François Bayrou a évoqué une « promesse française », concernant les problématiques sociales et en particulier les rapports hommes-femmes.
Le Premier ministre souhaite « reprendre l'étude des cahiers de doléances » rédigés à l'issue des débats qui avaient suivi les manifestations des « gilets jaunes », un mouvement « négligé » selon lui.

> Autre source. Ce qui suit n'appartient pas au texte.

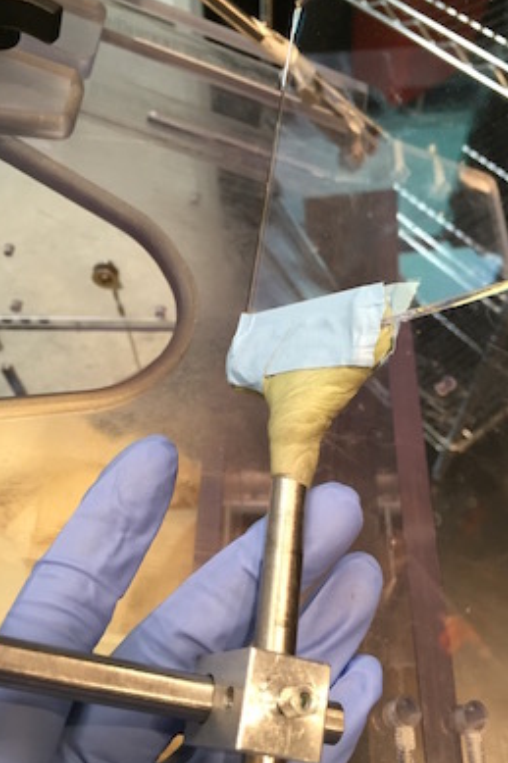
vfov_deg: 60.3
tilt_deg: -56.1
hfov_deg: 42.2
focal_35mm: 31
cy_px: 382
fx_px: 657
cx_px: 284
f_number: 2.2
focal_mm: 4.15
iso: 100
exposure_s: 1/30
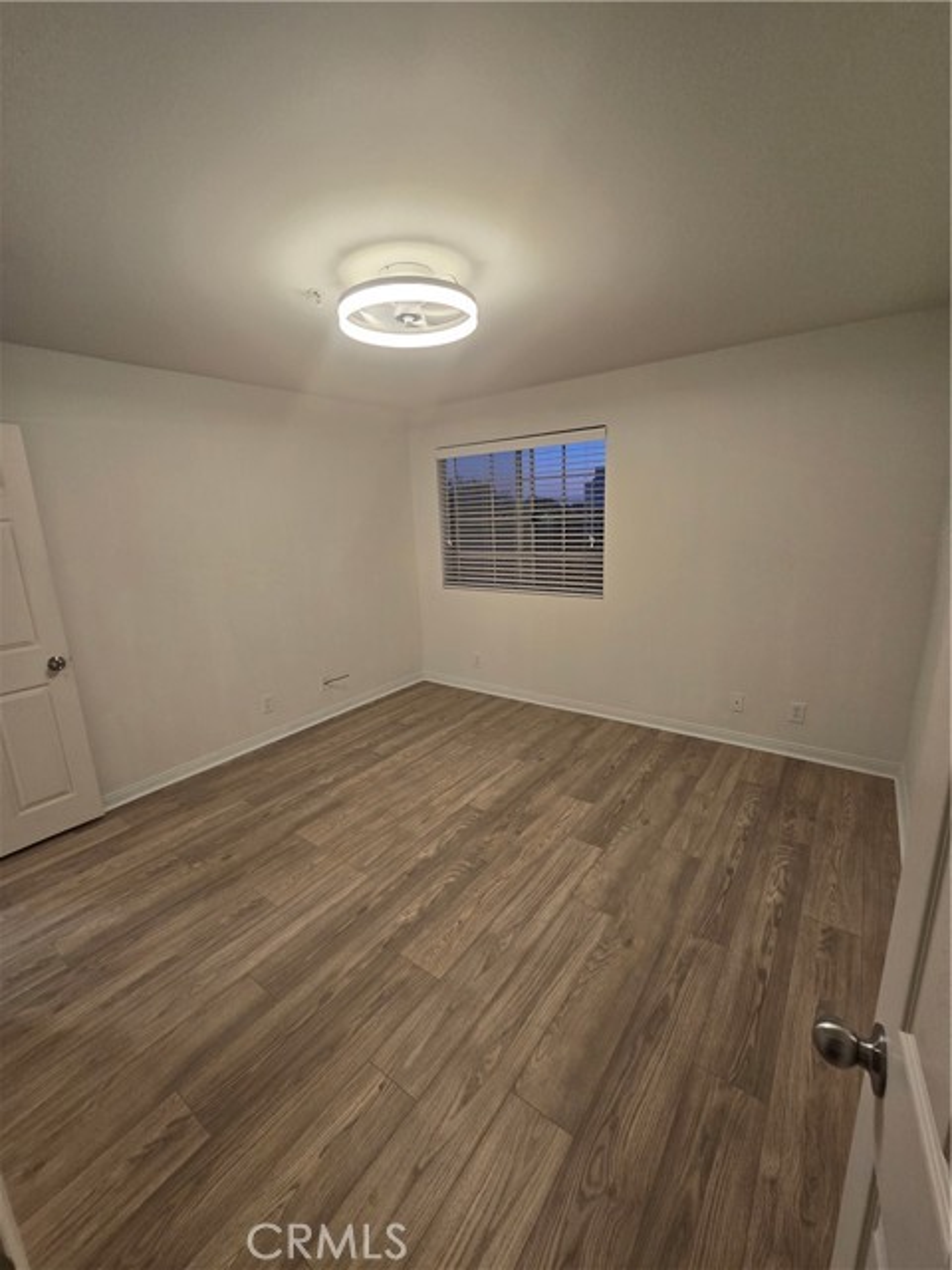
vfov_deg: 106.2
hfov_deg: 89.9
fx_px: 477
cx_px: 476
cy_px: 635
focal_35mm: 13
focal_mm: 2.2
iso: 125
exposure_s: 1/60
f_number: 2.2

Les « gilets jaunes » ont « dénoncé l'état qu'ils ressentaient de notre société », « la division du pays entre ceux qui comptent et ceux qui ne comptent pas », mais « la promesse française suppose que nous puissions abattre le mur qui existe entre les uns et les autres », a-t-il dit.
En ce qui concerne l'Éducation nationale, l'orientation précoce « est une erreur » et Parcoursup « est une question », a déclaré François Bayrou, en estimant nécessaire d'« ouvrir les portes » et de favoriser « les réorientations, les changements de formation ».
Reprise du processus politique en Nouvelle-Calédonie et immigration à Mayotte
En outre, François Bayrou a annoncé qu'il inviterait en janvier « les forces politiques » de Nouvelle-Calédonie à ouvrir des négociations à Paris « qui devront aboutir à la fin de ce trimestre ». L'adoption par l'Assemblée nationale d'une réforme très controversée du corps électoral calédonien avait déclenché des émeutes massives en mai, qui « ont plongé ce territoire dans un profond marasme », a rappelé le Premier ministre, souhaitant la reprise du « processus politique » sous la houlette du ministre des Outre-mer Manuel Valls.
Charge contre les normes environnementales
Le Premier ministre a mené une charge contre les contrôles et les normes environnementales auxquels les agriculteurs sont soumis, allant jusqu'à qualifier de « faute » les inspections « avec une arme » de l'Office français de la biodiversité. « Je m'engage (...) à ce que nous remettions en question les pyramides de normes en donnant l'initiative aux usagers. Ceux que l'on contrôle doivent avoir leur mot à dire sur les contrôles », a-t-il promis.